Friday, August 13, 2010. Absinthe At Antoine's, With Friends. I have an invitation to dine tonight from Patti and John Poche. Patti used to sell air time at the radio station, but I didn't get to know her and her husband John (who creates software systems for radio stations) until their son Zack and our son Jude got to know one another at Christian Brothers School and Jesuit. In fact, it's even more indirect than that. We first connected at a party at the home of Mark and Deborah Hymel, whose son also was Jude's classmate. Mark is the guy who introduced me to a funny frozen drink called Ping Pong. It tastes like a nectar soda, and is so luscious that the recipe is in my cookbook. After several more parties with all these people, I began calling John and Patti now and then to go out to dinner. And I miss them, now that John left town for a job on the West Coast a year or so ago.
They left the choice of restaurant to me. The Poches and the Hymels all liked the idea of Antoine's.
Still free of the radio show, I left the Cool Water Ranch at five, with the faint hope that Harold Klein could cut my hair in the basement of the Royal Orleans before dinner. He sometimes stays late on Fridays, but no dice tonight. To kill time, I took a look at the new Antoine's Annex. It's a coffee and pastry shop with ice cream and sandwiches and salads on the restaurant's Royal Street flank, in a space they'd leased for years to a gallery. Looked nice, but the employees seemed desultory and bored. No customers. But who would be walking on the street in this heat?
I've drunk many drinks at Antoine's. But tonight was the first time I had one before dinner in the bar. Mostly this is because there was no bar there until late in 2008. Adding to the auspiciousness of this moment, I asked for an absinthe, served in the traditional way. This only came to mind when I saw the glass reservoir filled with ice and water on the back bar. (Bottom center in the photo.) That's the traditional apparatus for serving absinthe, as is the ornately perforated absinthe "spoon." (An absinthe spoon could serve no standard spoon function.) The bartender spanned a rock glass with the spoon, on top of which was a cube of sugar. The ice water drizzled down in a thin stream, diluting and sweetening the green absinthe in the glass.
Drinking absinthe in the bar at Antoine's! How Old New Orleans can you get?

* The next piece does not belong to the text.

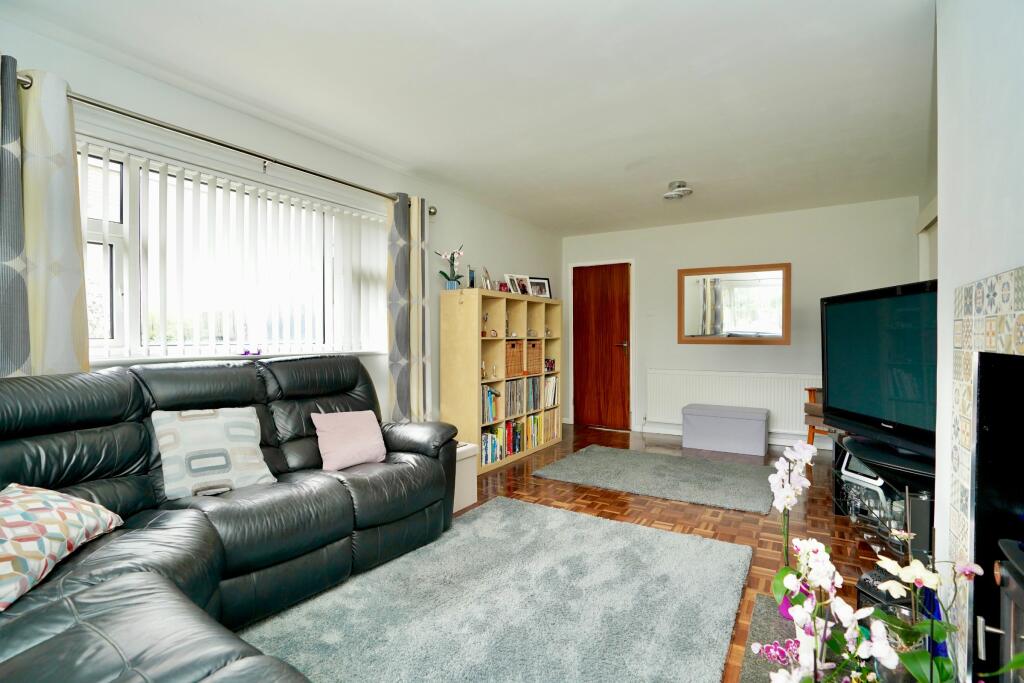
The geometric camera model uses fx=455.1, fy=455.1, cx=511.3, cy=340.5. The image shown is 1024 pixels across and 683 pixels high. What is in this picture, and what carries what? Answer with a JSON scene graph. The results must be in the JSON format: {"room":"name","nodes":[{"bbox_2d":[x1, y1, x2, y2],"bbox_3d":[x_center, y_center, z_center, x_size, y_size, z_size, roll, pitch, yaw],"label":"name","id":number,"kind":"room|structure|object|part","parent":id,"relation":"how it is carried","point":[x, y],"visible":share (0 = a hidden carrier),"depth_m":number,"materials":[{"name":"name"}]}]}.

All I need now is an appointment with a prostitute in Storyville.
The Poches and the Hymels fetched up at around seven-thirty. We had another round of drinks in the bar, and opened Topic A: which colleges all our kids have got off to. All but one of them are in universities, and most of them at LSU.
John Poche is full of unlikely but good stories. Watching the television show in which Anthony Bourdain and I had lunch at Antoine's a couple of years ago, John saw a picture of his father in the background. Not only that, but he knew where a framed testimonial from his grandfather was on the wall in Antoine's Dungeon. Antoine's is apparently the official Poche Family restaurant.
The great thing about restaurants whose menus don't change much is that you start anticipating the dinner the minute you make the reservation. I've mentally salivated about this repast for days. We would begin by splitting an entree-size crabmeat au gratin, a dish at which Antoine's excels. The matrix of white sauce and cheese is so light as to be fluffy. (The appetizer version is inexplicably expensive, but the entree splits well four ways at a reasonable price.)
Everybody went along with that plan, along with my suggestion that we divide two of orders of baked oysters (Rockefeller, Bienville, and thermidor). One plate of oysters Foch was in the order for John, who says it's impossible for him to eat here without oysters Foch.
But before any of that arrived, we were treated to a surprise from the chef. Champignons sous cloche--mushrooms under glass. That unique, rich specialty hasn't been on the menu for decades. It doesn't sound like a good idea: squares of toast spread with pate de foie gras, covered with sliced mushrooms cooked in a bechamel with a little sherry. Elegantly decadent. Nice presentation, too: it's served under glass bells, lifted off the plates at the table. (Randy Guste once told me that the reason they don't serve the dish often is that the glass bells don't seem to last more that two or three uses before being broken.)
The entree on my mind was the double lamb chops. Antoine's buys superlative lamb and grills it simply and well. I avoid the mint jelly, of course. That old touch will linger here as long as do customers old enough to remember when all lamb dishes were served with the wiggly green gunk. Bring me bearnaise.
Elsewhere on the table grilled pompano, fried soft shell crabs, and trout amandine entertained. As did a bottle of Grand Cru Chablis, followed by a bottle from my pile that I've been looking at thirstily for the past few months: Sassicaia 1992, a big, well-aged Super Tuscan.
The conversation, naturally enough, kept returning to our brilliant kids. A lot of shared history here. Jude, for example, learned how to drive on an old tractor at the Hymel family's vast sugar cane fields in Convent. He and his buddy Preston Hymel even learned how to use a clutch on that thing.
The Poches say they love Los Angeles, but they still have a house here in New Orleans. I'll get Jude to take them out to dinner sometime.